Suppose $A(d,q,N)=d\ln(2e)+d\ln(N+1)-\frac{\ln(2\pi d)}{2}-\ln(1-q)$ , and we choose

\lambda=\sqrt{2\Sigma_{0}^{2}\cdot A(d,q,N)+\frac{A^{2}(d,q,N)}{9}}+\frac{A(d,q,N)}{3}

in (4.17), then we have

(4.18)

\mathbb{P}\Big{(}\bigcup_{R^{\prime}}\left(N\cdot D_{N}^{*}\left(Y_{1},Y_{2},\ldots,Y_{N};R^{\prime}\right)>\lambda\right)\Big{)}\leq 1-q.

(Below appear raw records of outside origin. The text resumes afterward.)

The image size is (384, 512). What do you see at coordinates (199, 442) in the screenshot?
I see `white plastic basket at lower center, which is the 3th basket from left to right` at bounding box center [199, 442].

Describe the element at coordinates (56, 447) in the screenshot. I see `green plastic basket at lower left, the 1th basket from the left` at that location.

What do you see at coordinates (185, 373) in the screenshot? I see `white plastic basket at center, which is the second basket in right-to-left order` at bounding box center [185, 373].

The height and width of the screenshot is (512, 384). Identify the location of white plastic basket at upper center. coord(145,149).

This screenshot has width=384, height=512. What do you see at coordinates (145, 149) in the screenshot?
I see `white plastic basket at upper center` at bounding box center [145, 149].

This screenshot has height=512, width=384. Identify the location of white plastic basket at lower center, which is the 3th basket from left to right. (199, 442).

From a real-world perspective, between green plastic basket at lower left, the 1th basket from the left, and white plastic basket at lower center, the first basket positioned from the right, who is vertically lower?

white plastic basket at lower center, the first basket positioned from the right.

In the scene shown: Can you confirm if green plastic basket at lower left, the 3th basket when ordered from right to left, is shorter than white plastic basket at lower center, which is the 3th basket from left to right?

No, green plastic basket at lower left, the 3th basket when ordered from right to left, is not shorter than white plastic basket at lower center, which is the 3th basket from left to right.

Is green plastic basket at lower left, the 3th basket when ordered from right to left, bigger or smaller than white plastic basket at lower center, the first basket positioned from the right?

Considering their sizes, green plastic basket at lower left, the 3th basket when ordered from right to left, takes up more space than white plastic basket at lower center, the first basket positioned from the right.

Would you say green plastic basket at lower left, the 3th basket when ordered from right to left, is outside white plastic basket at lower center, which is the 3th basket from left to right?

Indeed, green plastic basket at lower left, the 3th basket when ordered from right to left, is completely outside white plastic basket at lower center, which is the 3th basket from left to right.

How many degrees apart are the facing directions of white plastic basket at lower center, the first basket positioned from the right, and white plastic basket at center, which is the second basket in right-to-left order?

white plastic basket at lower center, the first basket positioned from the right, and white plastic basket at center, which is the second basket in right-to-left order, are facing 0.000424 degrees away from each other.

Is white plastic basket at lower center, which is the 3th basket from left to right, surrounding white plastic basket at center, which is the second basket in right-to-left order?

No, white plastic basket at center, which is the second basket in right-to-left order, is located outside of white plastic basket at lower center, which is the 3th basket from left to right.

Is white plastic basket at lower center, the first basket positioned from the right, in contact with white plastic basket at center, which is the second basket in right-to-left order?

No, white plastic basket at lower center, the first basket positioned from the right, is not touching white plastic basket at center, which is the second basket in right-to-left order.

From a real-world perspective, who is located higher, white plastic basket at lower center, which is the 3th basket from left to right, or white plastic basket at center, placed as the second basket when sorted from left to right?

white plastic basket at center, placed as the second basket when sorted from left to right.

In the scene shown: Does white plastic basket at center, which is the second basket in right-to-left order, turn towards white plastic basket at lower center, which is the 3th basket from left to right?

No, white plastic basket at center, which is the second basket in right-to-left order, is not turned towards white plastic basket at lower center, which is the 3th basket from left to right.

Hence, from (4.18), it can easily be verified

(4.19)

\max_{R_{i},i=0,1}D_{N}^{*}(Y_{1},Y_{2},\ldots,Y_{N};R_{i})\leq\frac{\sqrt{2\Sigma_{0}^{2}\cdot A(d,q,N)+\frac{A^{2}(d,q,N)}{9}}}{N}+\frac{A(d,q,N)}{3N}

holds with probability at least $q$ .

From (2.3), combining with $\delta-$ covering numbers(where $\delta=\frac{1}{N}$ ), we get,

(4.20)		$\displaystyle D_{N}^{*}(Y)$	$\displaystyle\leq\frac{\sqrt{2\Sigma_{0}^{2}\cdot A(d,q,N)+\frac{A^{2}(d,q,N)}{9}}}{N}+\frac{A(d,q,N)+3}{3N}$
(4.20)			$\displaystyle\leq(\sqrt{2}\cdot\Sigma_{0}+1)\frac{A(d,q,N)}{N}$

holds with probability at least $q$ , the last inequality in (4.20) holds because $A(d,q,N)\geq 3$ holds for all $q\in(0,1)$ .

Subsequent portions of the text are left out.